_Document segment:_
'''

A sanitation worker collects a food-waste pail near California Avenue and Walk Circle in Santa Cruz in November. (Allison Gasparini — Santa Cruz Local)
SANTA CRUZ >> More than three months since Santa Cruz residents received small brown bins to collect food waste for weekly pickup, participation has varied widely in neighborhoods and city leaders have tried to correct some problems with the program.
To separate food waste from other household trash and comply with state law, more than 14,000 of the 6-gallon pails were delivered to homes in Santa Cruz and parts of Live Oak where city workers collect garbage. City leaders anticipated that some residents would be slow to use the cans, said Bob Nelson, Santa Cruz resource recovery operations manager.
One problem has been that the pails have been destroyed by garbage-truck drivers who can’t see them in the dim morning hours of trash collection.
A food-waste bin is pierced and dismantled after a pickup this fall in Santa Cruz. (Stephen Baxter — Santa Cruz Local)
At least one or two bins were crushed by trash trucks daily when the program started in August. “We had a lot of them at first, but we’re not seeing many complaints on that in the last few weeks,” Nelson said Thursday. Nelson estimated that 50 to 100 pails have been replaced.
Residents who need replacements — and those who never received the cans — now get pails with an orange reflective strip to make them more visible to drivers, said Leslie O’Malley, Santa Cruz’s waste reduction manager.
New food-scrap pails have a reflective strip. (City of Santa Cruz)
Uneven participation
At dawn on a recent Thursday, brown food-waste pails stood dutifully on the street for several houses in a row in the Circles neighborhood of Santa Cruz’s Lower Westside.
On other blocks in the same neighborhood, there were no pails next to the trash and recyclables because residents chose not to participate.
Sanitation truck crews collected trash and recyclables. A separate truck added to the route collected food scraps. Two sanitation workers took turns hanging off the back of the truck. When it stopped, a worker hopped out and grabbed the brown pail by its handle, then dumped it in the back of the truck. They moved on to the next house.
Food waste goes to the Dimeo Lane landfill north of Santa Cruz where it is mechanically processed into a mash.
“That mash is held in holding tanks and it’s taken over to (the city of) Santa Clara about every 10 to 14 days where it is further processed into a variety of products including pellets for pig feed, biodiesel, and fertilizer,” O’Malley said.

'''

_Task set:_
1. From the article on Santa Cruz's food-waste pickup program above, extract the passage from "Uneven participation" to "not to participate.", word for word.
2. Continue the article on the Santa Cruz food-waste pickup program from the point at which it stops.

_Dataset section:_
'''

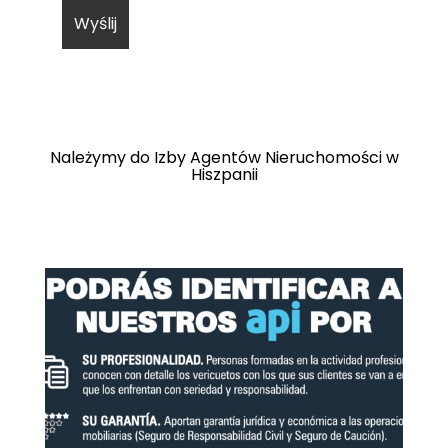
Należymy do Izby Agentów Nieruchomości w
Hiszpanii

'''

_Answers provided:_
1.
Uneven participation
At dawn on a recent Thursday, brown food-waste pails stood dutifully on the street for several houses in a row in the Circles neighborhood of Santa Cruz’s Lower Westside.
On other blocks in the same neighborhood, there were no pails next to the trash and recyclables because residents chose not to participate.

2.
Climate change and food waste
Leaders in Santa Cruz must collect food waste separately from trash because of state law SB 1383. Adopted in 2016, it requires organic waste disposal to be reduced by 75% compared with 2014 levels by the year 2025. It also aims to divert unsold edible food from restaurants and groceries to food banks and soup kitchens instead of landfills.
The law’s aim is to reduce the state’s greenhouse gas emissions. Organic waste in landfills accounts for a significant share of California’s methane emissions. Methane is a greenhouse gas that is 25 times more potent than carbon dioxide at trapping heat in the atmosphere over 100 years, according to studies by the Intergovernmental Panel on Climate Change.
California cities and other jurisdictions that collect waste had some latitude in how to collect food waste separately from trash.
Residents of places like Scotts Valley and Watsonville were told to put their food waste in with their yard waste containers. That didn’t happen in Santa Cruz because it wouldn’t have “penciled out financially,” O’Malley said. Seven trucks would have had to take round trips to the closest industrial composting facility in Marina every day, she said.
The cost of the food scrap collection pails was about $174,000, Nelson said. A grant from the California’s Department of Resources Recycling and Recovery covered about $60,000, Nelson said.
Meat, bones, fish, vegetables, fruit, coffee grounds, dairy products and other food are accepted in the pails. Liquids, paper and food packaging are not accepted.
O’Malley said she and others have received questions from residents about how to make the pail less “yucky.” Food collection in the bins can attract insects and animals, as many residents anticipated.
“My new grossest chore each week: Rinsing out the decomposing sludge left over in the new food waste bins,” wrote Santa Cruz resident Greg Larson, on Nextdoor.com.
How to reduce the mess
Some residents have found that the pail fits under a kitchen sink, O’Malley said. Because of insects, others keep the pail in a garage or outside. The pails are designed to lock with the handle straight up or all the way down.
- Rather than put food waste in the pail during the week, some residents keep food waste sealed in another bag or container. Then they transfer the food waste into the pail right before it is set on the street.
- After collection, the pails must be cleaned out weekly with water.
Nancy Jackson, a 63-year-old from Santa Cruz, is a dietitian and longtime food composter. She said the key is to rinse out the food bin promptly after trash collection.
“It isn’t a nice chore to do,” Jackson said. “But I don’t let it sit.”
Despite some complaints, O’Malley said she believed there’s big potential to increase participation.
“Say a street has quite a lot of participation. Some household that isn’t doing it may be more motivated to do it because everyone else is doing it,” O’Malley said.
Contact the City of Santa Cruz’s food scrap program with questions or comments at [email protected] or 831-420-5377.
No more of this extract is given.